▸ Brief 1
In the interview, why does the person answering say that trying to make a living is the most challenging part of a writing career?
▸ Brief 2
According to the interview, who in the answering person's family was adopted?
▸ Brief 3
Carry the interview on past its final sentence, keeping its question-and-answer format.

▸ Extract provided
+ + + + + + +
As you know, November is National Adoption Month. October Baby really spoke to me as an adoptee, and someone who has searched and found birth family. Do you have any connections to adoption in any way?
My wife was adopted. If not for her adoptive family, I might never have met her and ended up with such a fantastic wife. I have so much respect for those who adopt a child, not only for the practical side, all the hard work, but also for the spiritual and emotional investments and risks. There are so many children in need of loving parents, and adoption is a beautiful thing.
What has been the most exciting and/or challenging part of your career thus far?
Most exciting? Every time I see the cover of my new book and see it in the store, that makes it come alive to me. And then hearing from readers who were challenged or moved in some way, that’s awesome. The most challenging? Trying to make a living. I had health insurance and savings and a better yearly income in corporate America. Writing for a living provides no guarantees, and after each contract, you’re out of work and looking for a job again, so to speak. Thankfully, I have a wife who has been so supportive in that process.
+ + + + + + +
▸ Data provided
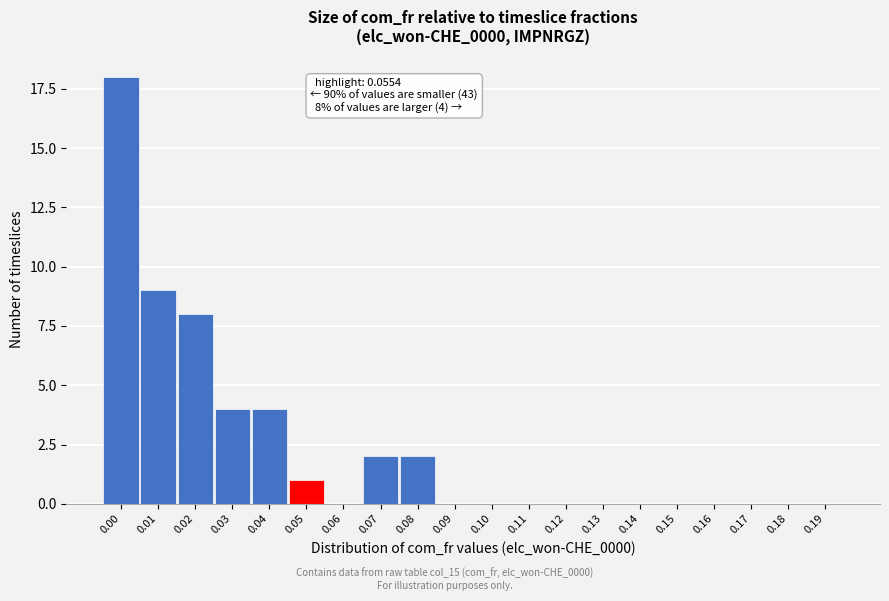

Reading left to right, transcribe all the data shown in this chart.

0.00=18	0.01=9	0.02=8	0.03=4	0.04=4	0.05=1	0.06=0	0.07=2	0.08=2	0.09=0	0.10=0	0.11=0	0.12=0	0.13=0	0.14=0	0.15=0	0.16=0	0.17=0	0.18=0	0.19=0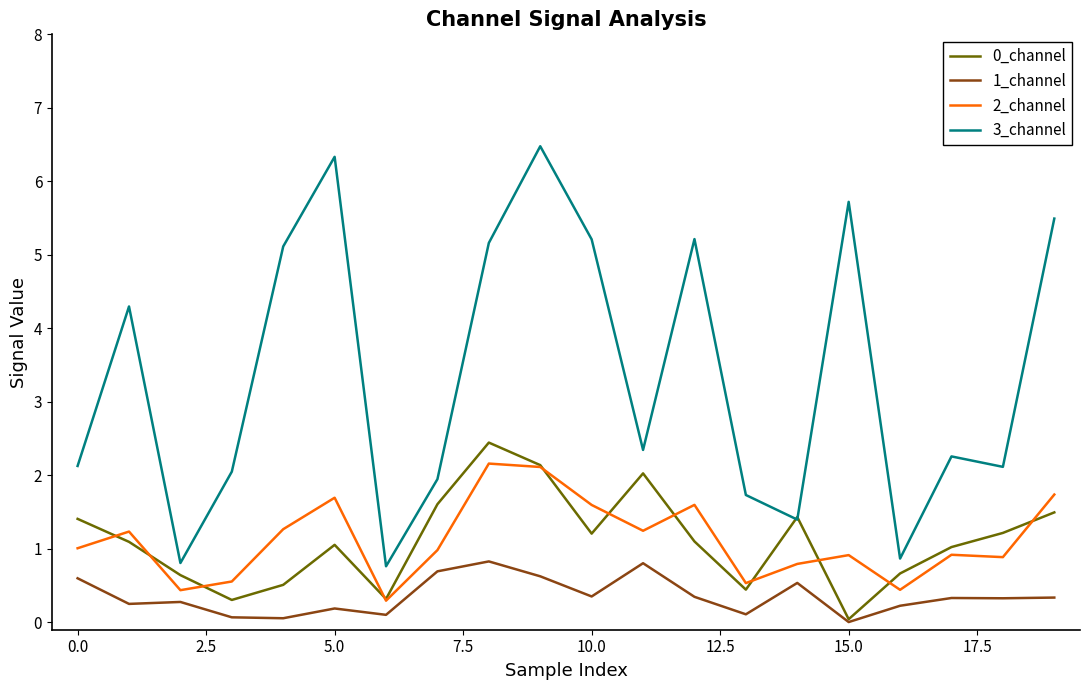

What is the difference between the second highest and second lowest values in the 0_channel series?

1.8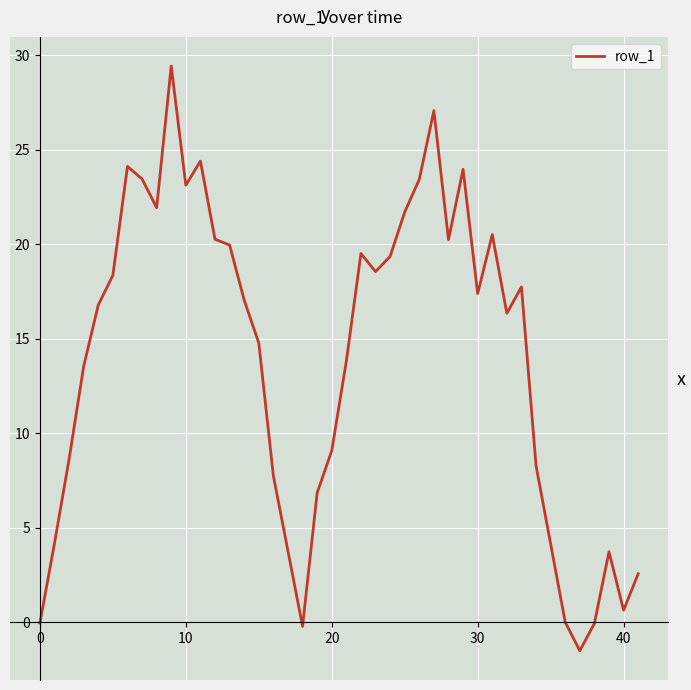

What is the smallest value displayed?

-1.5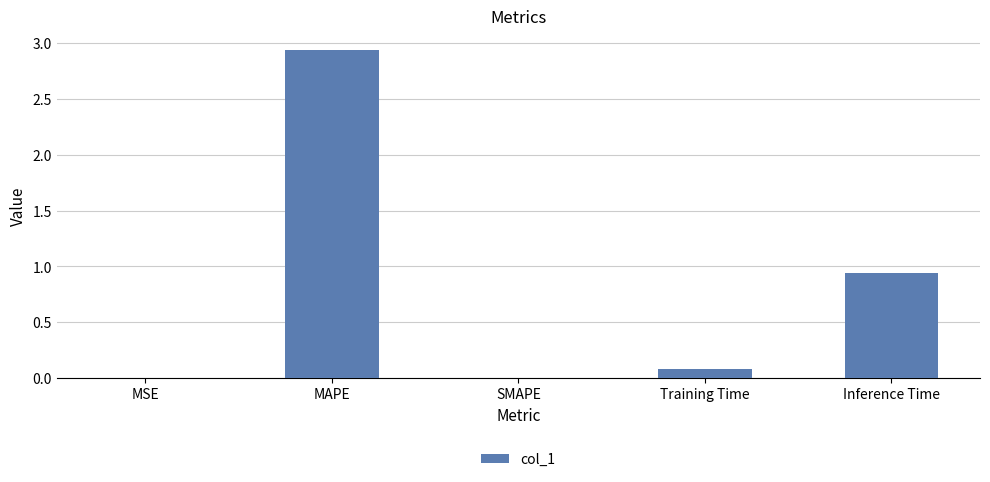

What is the change in value from MSE to Inference Time?

+0.9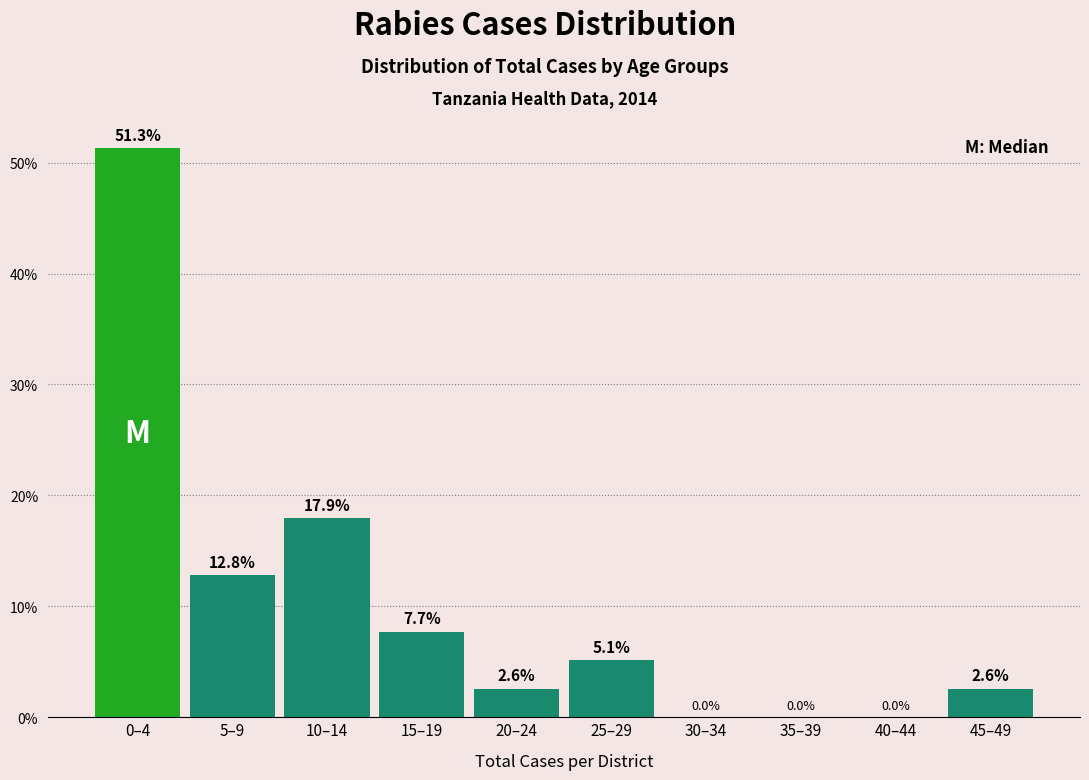

Reading left to right, what are all the values shown in this chart?

0–4=51.3	5–9=12.8	10–14=17.9	15–19=7.7	20–24=2.6	25–29=5.1	30–34=0.0	35–39=0.0	40–44=0.0	45–49=2.6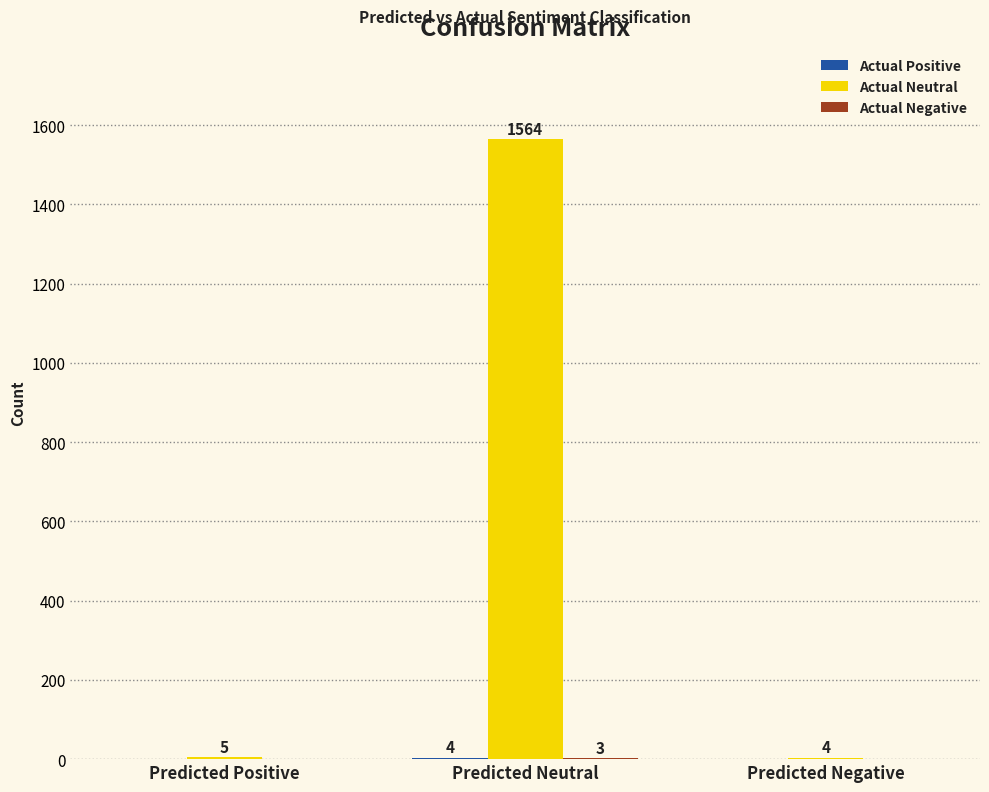

At which category is the sum across all series the highest?

Predicted Neutral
+ + + + + + +
▸ Response box 1
Writing for a living comes with no guarantees. After each contract ends, the writer is out of work and effectively looking for a job again. This contrasts with the health insurance, savings and better yearly income the person had in corporate America.

▸ Response box 2
The person's wife was adopted.

▸ Response box 3
What are your dreams for the future?
I would love to live and work in Israel someday, at a youth hostel. I’d love to work at orphanages in Haiti and Romania. My wife and I want to be available to go anywhere, do anything, that God calls us to.
And now it’s time for you to ask us a question! —
Wow. You trust me to jump up on a soapbox? Well, oookay.
Do you see the Christian fiction market ever switching from the “safe alternative” way of thinking to a “influence culture and change the world” way of thinking? This is a serious question I have about this market, and really about the realm of Christian arts as a whole.